SHANGHAI, Sept 27 (Reuters) - Chinese money markets are approaching a quarterly health check of the country’s banks and a week-long holiday with more placidity than usual, helped in part by increased cash supplies from government spending.
Chinese markets are closed all of next week for a National Day holiday. The banking system will also have its books inspected by the central bank at the end of this week as part of the quarterly Macro Prudential Assessment (MPA).
Despite the increased demand for cash ahead of the holiday and efforts by banks to clean up their lending books for inspection, benchmark repo rates have not spiked higher.
The volume-weighted average rate of the benchmark 14-day repo traded in the interbank market was 3.92 percent on Wednesday afternoon, 11.5 basis points higher than the average close at the end of June but around 60 basis points lower than closing rate on Aug. 31.
That rate had risen as far as 4.94 percent on March 31, when banks were heading into their first MPA inspection for the year.
The widely watched 7-day repo rate has also risen about 60 basis points in little over a week. But even at highs of 3.44 percent on Wednesday, it is a third of the highs around 9.5 percent hit in March and way below peaks hit in July and August.
“Everyone in the market is quite optimistic,” said a trader at a major Chinese commercial bank in Guangdong province.
Traders said cash conditions seemed to be balanced and they were confident that they would remain comfortable in the remainder of the month.
That appeared to also be the reason the central bank drained funds this week from the markets. Wednesday was the sixth straight day the People’s Bank of China (PBOC) refrained from injecting net funds into market via its open market operations.
“Fiscal expenditure were increasing towards the month-end to counter maturing reverse repos, liquidity in the banking system was staying at relatively high level,” the PBOC said in an online statement.

- _PROBLEM TO WORK ON_:
Answer these questions from the report on Chinese money markets:
1. Which holiday closes Chinese markets for all of next week?
2. How high had the 14-day repo rate risen on March 31?
3. As of Wednesday, for how many straight days had the People's Bank of China refrained from injecting net funds into the market?
Rely only on the text for the information you need.

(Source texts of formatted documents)
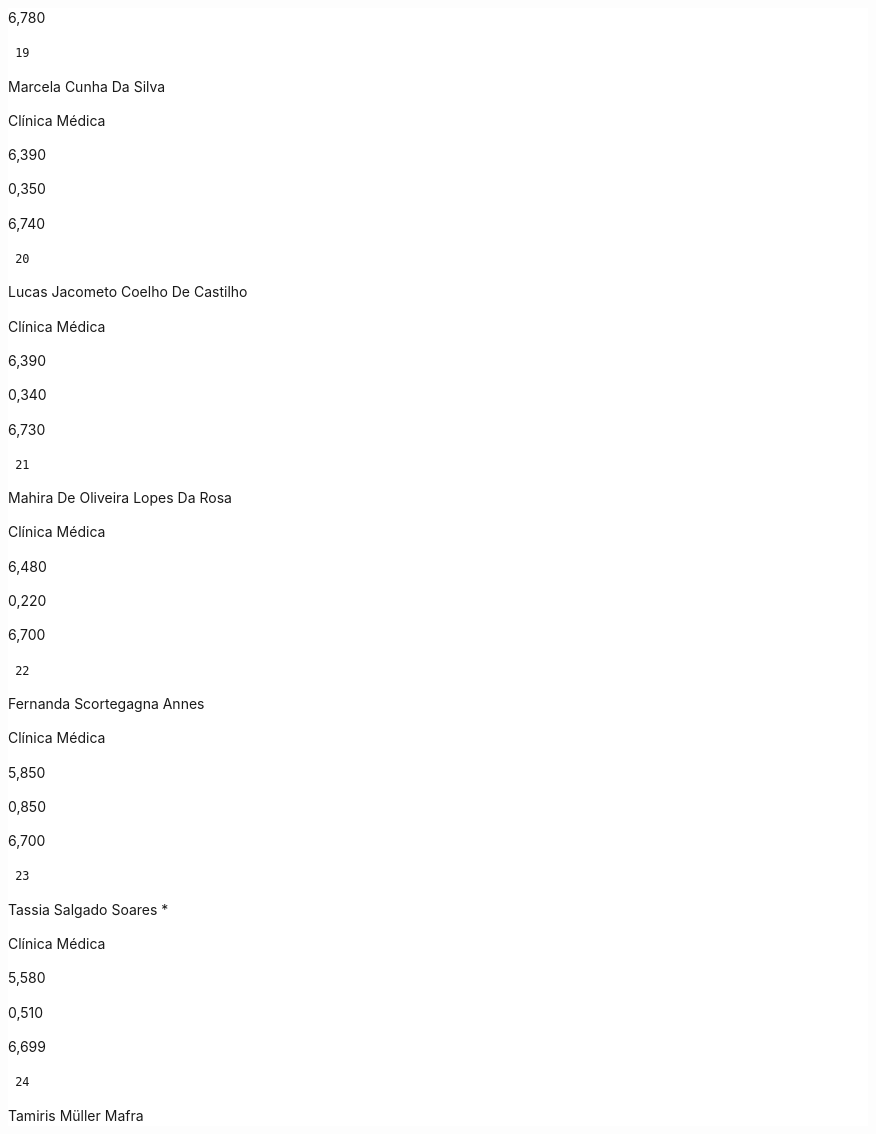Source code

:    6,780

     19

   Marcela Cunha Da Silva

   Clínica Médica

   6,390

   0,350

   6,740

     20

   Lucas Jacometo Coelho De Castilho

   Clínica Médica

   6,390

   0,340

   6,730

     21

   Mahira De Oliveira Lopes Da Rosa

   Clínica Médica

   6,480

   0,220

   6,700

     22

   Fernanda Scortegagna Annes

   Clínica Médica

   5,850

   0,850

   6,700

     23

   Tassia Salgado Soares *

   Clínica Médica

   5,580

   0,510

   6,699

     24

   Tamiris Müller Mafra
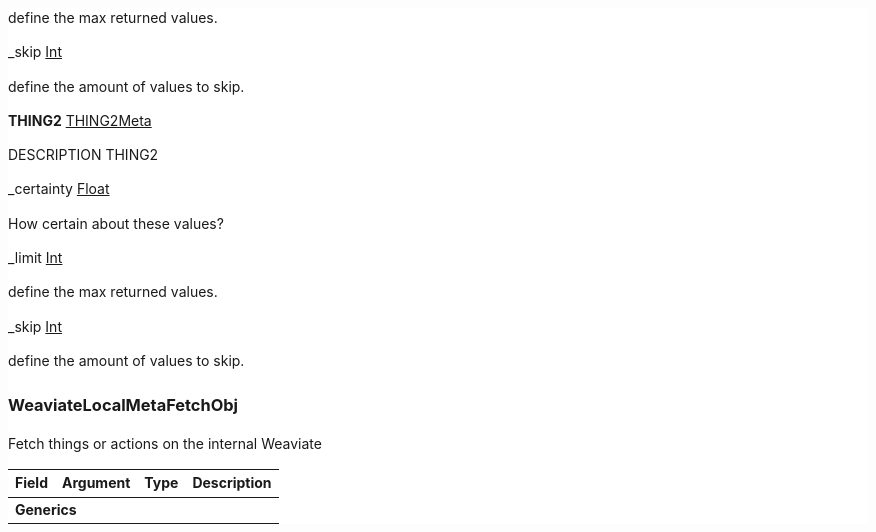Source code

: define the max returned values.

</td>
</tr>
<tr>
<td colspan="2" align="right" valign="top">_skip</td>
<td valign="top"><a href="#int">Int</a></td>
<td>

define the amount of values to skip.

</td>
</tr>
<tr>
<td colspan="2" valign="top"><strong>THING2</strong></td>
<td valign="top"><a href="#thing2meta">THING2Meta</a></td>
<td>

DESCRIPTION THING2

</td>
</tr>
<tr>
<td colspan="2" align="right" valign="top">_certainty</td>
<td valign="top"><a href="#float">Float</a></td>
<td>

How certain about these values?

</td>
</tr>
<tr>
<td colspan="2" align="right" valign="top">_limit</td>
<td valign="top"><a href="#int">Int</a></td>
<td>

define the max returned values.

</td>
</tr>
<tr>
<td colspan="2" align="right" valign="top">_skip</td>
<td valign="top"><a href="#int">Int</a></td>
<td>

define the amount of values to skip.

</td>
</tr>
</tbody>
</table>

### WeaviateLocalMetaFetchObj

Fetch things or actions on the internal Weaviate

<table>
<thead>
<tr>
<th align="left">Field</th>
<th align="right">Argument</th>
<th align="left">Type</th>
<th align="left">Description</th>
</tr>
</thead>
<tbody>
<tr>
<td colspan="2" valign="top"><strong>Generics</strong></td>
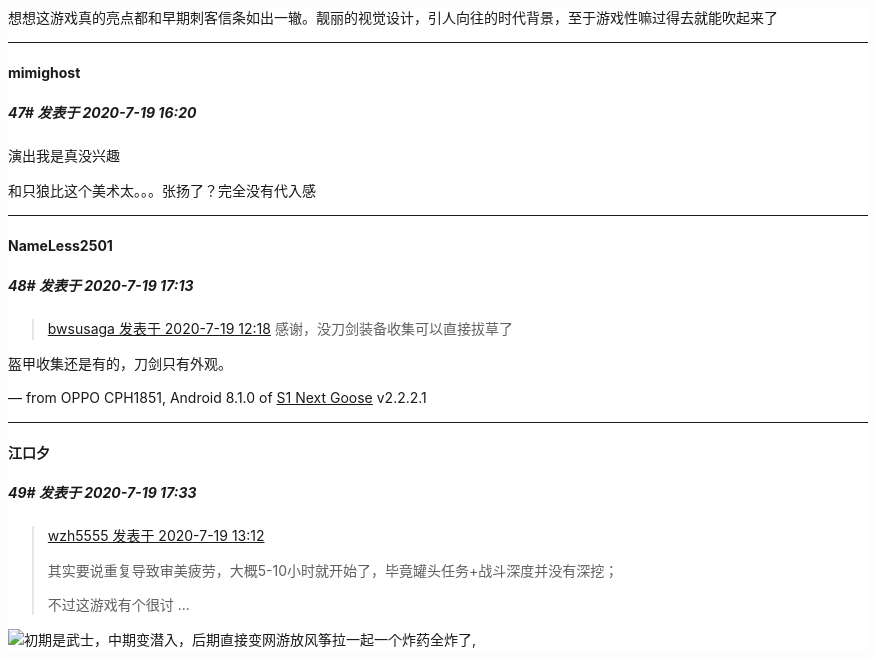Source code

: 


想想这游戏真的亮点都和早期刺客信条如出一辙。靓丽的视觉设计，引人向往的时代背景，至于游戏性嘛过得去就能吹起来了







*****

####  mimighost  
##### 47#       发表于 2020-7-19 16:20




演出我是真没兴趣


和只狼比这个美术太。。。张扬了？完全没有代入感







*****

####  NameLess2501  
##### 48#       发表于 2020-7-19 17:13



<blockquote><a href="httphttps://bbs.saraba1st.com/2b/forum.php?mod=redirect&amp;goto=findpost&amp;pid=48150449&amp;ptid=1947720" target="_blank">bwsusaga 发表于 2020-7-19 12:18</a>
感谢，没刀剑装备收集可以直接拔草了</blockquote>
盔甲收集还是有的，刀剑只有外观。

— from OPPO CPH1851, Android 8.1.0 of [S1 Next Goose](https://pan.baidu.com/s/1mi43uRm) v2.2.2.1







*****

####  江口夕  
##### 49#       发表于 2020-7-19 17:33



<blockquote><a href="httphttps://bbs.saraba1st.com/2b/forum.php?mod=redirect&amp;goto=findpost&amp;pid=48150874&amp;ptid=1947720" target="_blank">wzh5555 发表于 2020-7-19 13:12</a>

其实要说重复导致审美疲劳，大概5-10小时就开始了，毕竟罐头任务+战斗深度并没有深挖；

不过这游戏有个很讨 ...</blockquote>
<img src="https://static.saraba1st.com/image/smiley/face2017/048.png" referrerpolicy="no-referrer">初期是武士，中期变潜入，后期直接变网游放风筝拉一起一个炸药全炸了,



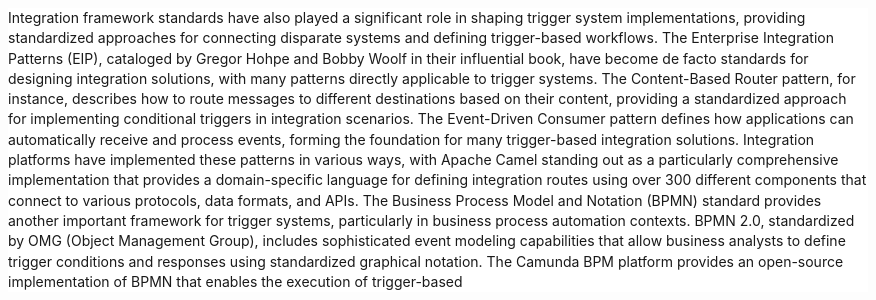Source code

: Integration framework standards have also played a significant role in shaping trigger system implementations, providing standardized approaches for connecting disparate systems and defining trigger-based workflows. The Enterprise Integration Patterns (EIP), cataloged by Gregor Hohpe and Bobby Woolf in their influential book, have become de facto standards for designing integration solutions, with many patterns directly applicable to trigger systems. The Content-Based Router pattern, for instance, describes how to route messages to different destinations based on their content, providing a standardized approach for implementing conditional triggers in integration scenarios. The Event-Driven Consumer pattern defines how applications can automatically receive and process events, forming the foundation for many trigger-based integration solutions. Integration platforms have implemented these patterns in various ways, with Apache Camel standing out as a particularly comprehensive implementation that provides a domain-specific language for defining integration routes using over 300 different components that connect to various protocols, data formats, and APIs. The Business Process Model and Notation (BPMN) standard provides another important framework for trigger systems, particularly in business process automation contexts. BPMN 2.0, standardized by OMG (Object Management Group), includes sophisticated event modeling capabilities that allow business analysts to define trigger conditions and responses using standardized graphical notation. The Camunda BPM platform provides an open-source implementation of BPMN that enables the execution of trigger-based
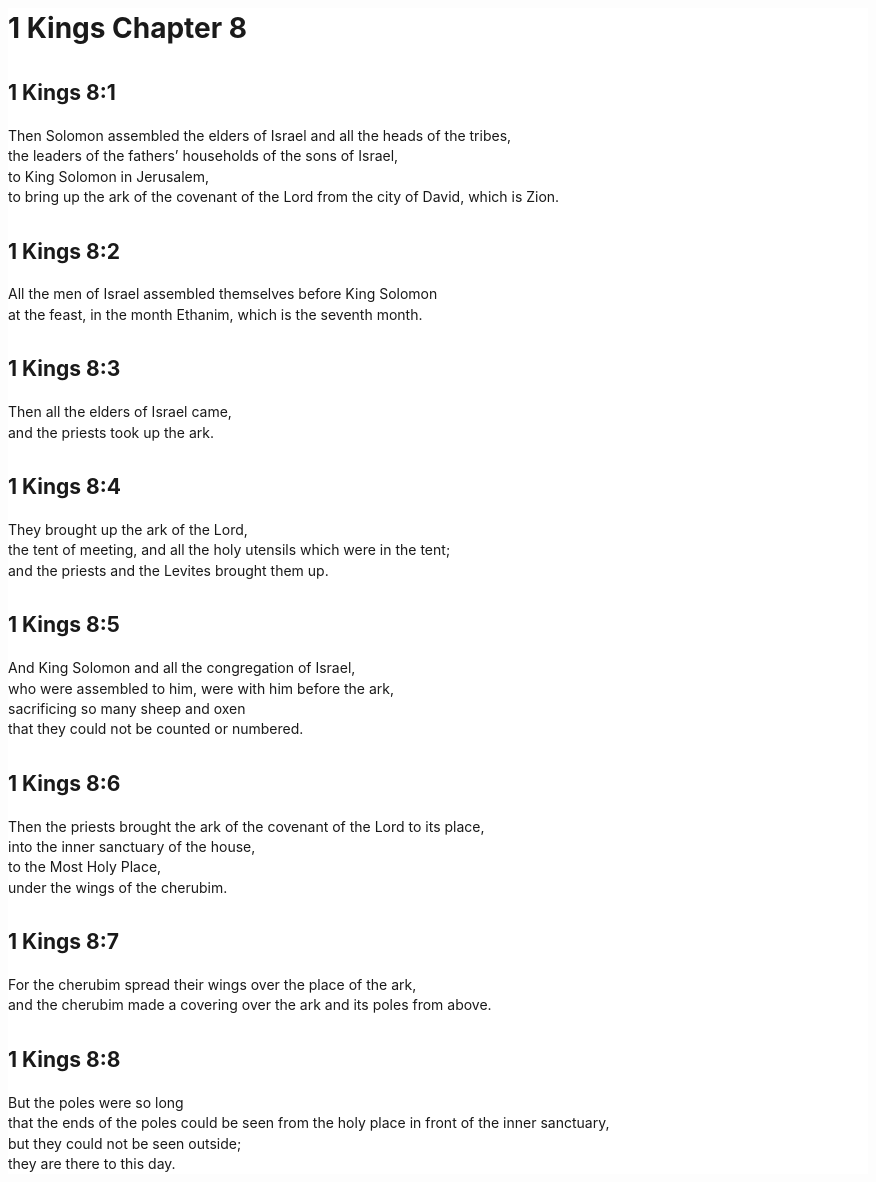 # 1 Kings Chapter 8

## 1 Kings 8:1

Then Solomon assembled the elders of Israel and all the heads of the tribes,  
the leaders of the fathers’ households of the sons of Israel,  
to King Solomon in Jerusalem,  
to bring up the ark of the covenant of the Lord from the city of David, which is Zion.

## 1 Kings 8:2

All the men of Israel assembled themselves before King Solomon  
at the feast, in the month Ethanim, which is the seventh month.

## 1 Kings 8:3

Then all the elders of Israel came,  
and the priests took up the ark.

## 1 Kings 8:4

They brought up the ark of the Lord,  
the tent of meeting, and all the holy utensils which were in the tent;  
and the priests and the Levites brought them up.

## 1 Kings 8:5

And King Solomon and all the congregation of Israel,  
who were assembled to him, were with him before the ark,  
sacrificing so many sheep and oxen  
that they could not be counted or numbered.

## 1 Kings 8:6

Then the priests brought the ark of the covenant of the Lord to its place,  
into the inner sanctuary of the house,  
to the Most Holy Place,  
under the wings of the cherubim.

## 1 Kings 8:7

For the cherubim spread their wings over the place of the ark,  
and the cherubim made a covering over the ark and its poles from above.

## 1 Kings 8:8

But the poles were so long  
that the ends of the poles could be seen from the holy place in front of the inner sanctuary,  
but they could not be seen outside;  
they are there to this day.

- _COMPLETED TASK_:
1. The National Day holiday
2. 4.94 percent
3. Six days